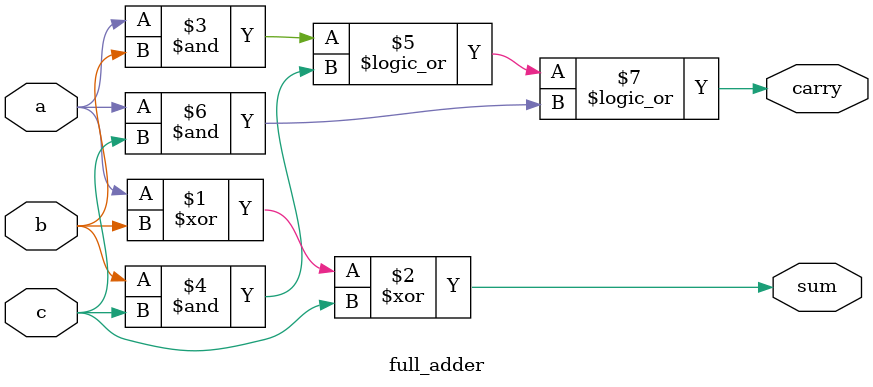
<source format=v>
module full_adder(input a,b,c,
output sum,carry);
assign sum=a^b^c;
assign carry=(a&b)||(b&c)||(a&c);
endmodule

</source>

ACTIVITY
Reprint every record exactly and skip the pictures.

REPLY TO THE EXERCISE
<source format=v>
module full_adder(input a,b,c,
output sum,carry);
assign sum=a^b^c;
assign carry=(a&b)||(b&c)||(a&c);
endmodule

</source>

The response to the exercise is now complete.